Kozuki Naoko, Oseni Lolade, Mtimuni Angella, Sethi Reena, Rashidi Tambudzai, Kachale Fannie, Rawlins Barbara, Gupta Shivam
Department of International Health, Johns Hopkins Bloomberg School of Public Health Baltimore, Maryland, United States of America.
Jhpiego, Lilongwe, Malawi.
PLoS One. 2017 Mar 16;12(3):e0172492. doi: 10.1371/journal.pone.0172492. eCollection 2017.
This analysis seeks to identify strengths and gaps in the existing facility capacity for intrapartum and immediate postpartum fetal and neonatal care, using data collected as a part of Malawi's Helping Babies Breath program evaluation.
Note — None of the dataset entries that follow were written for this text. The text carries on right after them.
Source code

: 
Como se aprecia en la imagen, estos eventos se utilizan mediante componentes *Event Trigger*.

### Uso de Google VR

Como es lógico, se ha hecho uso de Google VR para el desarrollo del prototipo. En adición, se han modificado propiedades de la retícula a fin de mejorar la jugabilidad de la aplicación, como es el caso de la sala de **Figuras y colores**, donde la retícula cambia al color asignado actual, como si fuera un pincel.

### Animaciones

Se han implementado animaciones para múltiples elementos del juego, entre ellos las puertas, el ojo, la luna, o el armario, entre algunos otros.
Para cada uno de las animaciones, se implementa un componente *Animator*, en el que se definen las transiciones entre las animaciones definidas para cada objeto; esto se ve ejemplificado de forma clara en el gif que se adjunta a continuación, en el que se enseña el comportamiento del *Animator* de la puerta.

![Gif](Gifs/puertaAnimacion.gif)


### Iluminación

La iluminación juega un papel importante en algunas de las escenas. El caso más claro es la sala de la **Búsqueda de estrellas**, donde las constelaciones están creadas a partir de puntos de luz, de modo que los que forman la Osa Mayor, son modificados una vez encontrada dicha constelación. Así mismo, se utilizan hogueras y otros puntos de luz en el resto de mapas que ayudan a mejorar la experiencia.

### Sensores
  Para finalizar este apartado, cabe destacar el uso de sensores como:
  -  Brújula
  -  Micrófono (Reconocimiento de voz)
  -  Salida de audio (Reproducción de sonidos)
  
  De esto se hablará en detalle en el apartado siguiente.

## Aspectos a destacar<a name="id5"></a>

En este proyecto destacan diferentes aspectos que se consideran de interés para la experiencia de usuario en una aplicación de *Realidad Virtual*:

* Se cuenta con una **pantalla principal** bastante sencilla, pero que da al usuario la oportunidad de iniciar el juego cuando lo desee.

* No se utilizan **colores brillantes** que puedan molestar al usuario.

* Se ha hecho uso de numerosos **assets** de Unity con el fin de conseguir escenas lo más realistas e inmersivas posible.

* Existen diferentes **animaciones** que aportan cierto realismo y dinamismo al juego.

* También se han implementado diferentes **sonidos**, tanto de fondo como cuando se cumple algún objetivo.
From August to September 2012, the Maternal and Child Health Integrated Program (MCHIP) conducted a cross-sectional survey in 84 Malawian health facilities to capture current health facility service availability and readiness and health worker capacity and practice pertaining to labor, delivery, and immediate postpartum care. The survey collected data on availability of equipment, supplies, and medications, and health worker knowledge and performance scores on intrapartum care simulation and actual management of real clients at a subset of facilities. We ran linear regression models to identify predictors of high simulation performance of routine delivery care and management of asphyxiated newborns across all facilities surveyed. Key supplies for infection prevention and thermal care of the newborn were found to be missing in many of the surveyed facilities. At the health center level, 75% had no clinician trained in basic emergency obstetric care or newborn care and 39% had no midwife trained in the same. We observed that there were no proportional increases in available transport and staff at a facility as catchment population increased. In simulations of management of newborns with breathing problems, health workers were able to complete a median of 10 out of 16 tasks for a full-term birth case scenario and 20 out of 30 tasks for a preterm birth case scenario. Health workers who had more years of experience appeared to perform worse. Our study provides a benchmark and highlights gaps for future evaluations and studies as Malawi continues to make strides in improving facility-based care. Further progress in reducing the burden of neonatal and fetal death in Malawi will be partly predicated on guaranteeing properly equipped and staffed facilities in addition to ensuring the presence of skilled health workers.
本分析旨在利用作为马拉维“帮助婴儿呼吸”项目评估一部分收集的数据,确定现有设施在产时及产后即刻胎儿和新生儿护理方面的优势与差距。2012年8月至9月,母婴健康综合项目(MCHIP)在马拉维的84家医疗机构开展了一项横断面调查,以了解当前医疗机构的服务可及性与准备情况,以及卫生工作者在分娩、接生和产后即刻护理方面的能力与实践。该调查收集了设备、用品和药品的可及性数据,以及部分医疗机构卫生工作者在产时护理模拟和实际客户管理方面的知识和表现得分。我们运行线性回归模型,以确定所有接受调查的医疗机构中常规分娩护理和窒息新生儿管理模拟高表现的预测因素。在许多接受调查的医疗机构中,发现缺少用于新生儿感染预防和体温护理的关键用品。在卫生中心层面,75%没有接受过基本急诊产科护理或新生儿护理培训的临床医生,39%没有接受过此类培训的助产士。我们观察到,随着服务人口增加,医疗机构的可用交通工具和工作人员并未按比例增加。在模拟有呼吸问题的新生儿管理时,卫生工作者在足月出生病例场景中能够完成16项任务中的中位数10项,在早产病例场景中能够完成30项任务中的20项。经验更丰富的卫生工作者表现似乎更差。我们的研究提供了一个基准,并突出了差距,以便在马拉维继续大力改善机构护理时进行未来评估和研究。马拉维在减轻新生儿和胎儿死亡负担方面取得进一步进展,部分将取决于确保设施配备适当、人员充足,以及确保有熟练的卫生工作者。